*Set problem*
Can you transcribe every one of the lines below, keeping each word and spelling the same?

(Stored entries)
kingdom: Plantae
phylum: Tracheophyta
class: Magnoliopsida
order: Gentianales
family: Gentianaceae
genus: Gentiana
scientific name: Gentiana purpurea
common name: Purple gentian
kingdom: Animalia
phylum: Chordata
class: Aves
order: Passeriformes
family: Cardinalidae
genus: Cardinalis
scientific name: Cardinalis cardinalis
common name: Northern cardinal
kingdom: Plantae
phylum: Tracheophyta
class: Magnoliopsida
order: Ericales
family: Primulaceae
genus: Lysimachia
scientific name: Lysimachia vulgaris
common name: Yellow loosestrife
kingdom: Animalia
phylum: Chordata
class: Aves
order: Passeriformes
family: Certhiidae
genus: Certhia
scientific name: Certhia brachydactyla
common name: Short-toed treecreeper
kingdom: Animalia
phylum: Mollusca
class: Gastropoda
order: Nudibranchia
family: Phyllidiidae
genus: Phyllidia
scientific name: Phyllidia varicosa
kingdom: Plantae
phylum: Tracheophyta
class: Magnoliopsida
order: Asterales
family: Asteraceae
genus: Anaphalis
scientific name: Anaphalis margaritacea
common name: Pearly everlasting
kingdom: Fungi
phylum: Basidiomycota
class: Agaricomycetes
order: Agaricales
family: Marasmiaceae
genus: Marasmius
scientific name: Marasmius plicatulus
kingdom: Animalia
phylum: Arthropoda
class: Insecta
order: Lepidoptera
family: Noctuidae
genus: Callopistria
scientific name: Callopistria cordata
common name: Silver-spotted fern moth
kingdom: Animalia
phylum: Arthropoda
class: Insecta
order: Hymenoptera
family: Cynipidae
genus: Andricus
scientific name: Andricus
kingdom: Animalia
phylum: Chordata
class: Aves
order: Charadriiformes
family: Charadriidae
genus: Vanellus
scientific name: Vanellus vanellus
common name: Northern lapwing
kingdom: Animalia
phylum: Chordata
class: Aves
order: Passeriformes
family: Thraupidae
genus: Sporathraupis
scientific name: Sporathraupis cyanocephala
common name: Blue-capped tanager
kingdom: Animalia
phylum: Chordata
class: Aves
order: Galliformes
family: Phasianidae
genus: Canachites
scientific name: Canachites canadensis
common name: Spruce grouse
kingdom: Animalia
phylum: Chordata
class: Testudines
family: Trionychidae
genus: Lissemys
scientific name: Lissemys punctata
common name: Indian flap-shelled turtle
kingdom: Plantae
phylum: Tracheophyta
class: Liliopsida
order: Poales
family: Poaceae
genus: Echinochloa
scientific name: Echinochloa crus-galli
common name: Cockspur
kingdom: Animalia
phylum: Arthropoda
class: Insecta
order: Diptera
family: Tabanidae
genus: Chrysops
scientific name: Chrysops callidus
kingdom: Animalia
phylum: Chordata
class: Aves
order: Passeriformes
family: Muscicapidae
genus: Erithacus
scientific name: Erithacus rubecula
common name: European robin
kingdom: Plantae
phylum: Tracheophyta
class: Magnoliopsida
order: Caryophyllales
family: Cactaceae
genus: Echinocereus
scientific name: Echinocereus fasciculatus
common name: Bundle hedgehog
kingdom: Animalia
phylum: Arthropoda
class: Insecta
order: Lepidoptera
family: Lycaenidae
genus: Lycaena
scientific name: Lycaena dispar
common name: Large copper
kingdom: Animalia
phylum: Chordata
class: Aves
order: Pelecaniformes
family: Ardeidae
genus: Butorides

*Exercise output*
kingdom: Plantae
phylum: Tracheophyta
class: Magnoliopsida
order: Gentianales
family: Gentianaceae
genus: Gentiana
scientific name: Gentiana purpurea
common name: Purple gentian
kingdom: Animalia
phylum: Chordata
class: Aves
order: Passeriformes
family: Cardinalidae
genus: Cardinalis
scientific name: Cardinalis cardinalis
common name: Northern cardinal
kingdom: Plantae
phylum: Tracheophyta
class: Magnoliopsida
order: Ericales
family: Primulaceae
genus: Lysimachia
scientific name: Lysimachia vulgaris
common name: Yellow loosestrife
kingdom: Animalia
phylum: Chordata
class: Aves
order: Passeriformes
family: Certhiidae
genus: Certhia
scientific name: Certhia brachydactyla
common name: Short-toed treecreeper
kingdom: Animalia
phylum: Mollusca
class: Gastropoda
order: Nudibranchia
family: Phyllidiidae
genus: Phyllidia
scientific name: Phyllidia varicosa
kingdom: Plantae
phylum: Tracheophyta
class: Magnoliopsida
order: Asterales
family: Asteraceae
genus: Anaphalis
scientific name: Anaphalis margaritacea
common name: Pearly everlasting
kingdom: Fungi
phylum: Basidiomycota
class: Agaricomycetes
order: Agaricales
family: Marasmiaceae
genus: Marasmius
scientific name: Marasmius plicatulus
kingdom: Animalia
phylum: Arthropoda
class: Insecta
order: Lepidoptera
family: Noctuidae
genus: Callopistria
scientific name: Callopistria cordata
common name: Silver-spotted fern moth
kingdom: Animalia
phylum: Arthropoda
class: Insecta
order: Hymenoptera
family: Cynipidae
genus: Andricus
scientific name: Andricus
kingdom: Animalia
phylum: Chordata
class: Aves
order: Charadriiformes
family: Charadriidae
genus: Vanellus
scientific name: Vanellus vanellus
common name: Northern lapwing
kingdom: Animalia
phylum: Chordata
class: Aves
order: Passeriformes
family: Thraupidae
genus: Sporathraupis
scientific name: Sporathraupis cyanocephala
common name: Blue-capped tanager
kingdom: Animalia
phylum: Chordata
class: Aves
order: Galliformes
family: Phasianidae
genus: Canachites
scientific name: Canachites canadensis
common name: Spruce grouse
kingdom: Animalia
phylum: Chordata
class: Testudines
family: Trionychidae
genus: Lissemys
scientific name: Lissemys punctata
common name: Indian flap-shelled turtle
kingdom: Plantae
phylum: Tracheophyta
class: Liliopsida
order: Poales
family: Poaceae
genus: Echinochloa
scientific name: Echinochloa crus-galli
common name: Cockspur
kingdom: Animalia
phylum: Arthropoda
class: Insecta
order: Diptera
family: Tabanidae
genus: Chrysops
scientific name: Chrysops callidus
kingdom: Animalia
phylum: Chordata
class: Aves
order: Passeriformes
family: Muscicapidae
genus: Erithacus
scientific name: Erithacus rubecula
common name: European robin
kingdom: Plantae
phylum: Tracheophyta
class: Magnoliopsida
order: Caryophyllales
family: Cactaceae
genus: Echinocereus
scientific name: Echinocereus fasciculatus
common name: Bundle hedgehog
kingdom: Animalia
phylum: Arthropoda
class: Insecta
order: Lepidoptera
family: Lycaenidae
genus: Lycaena
scientific name: Lycaena dispar
common name: Large copper
kingdom: Animalia
phylum: Chordata
class: Aves
order: Pelecaniformes
family: Ardeidae
genus: Butorides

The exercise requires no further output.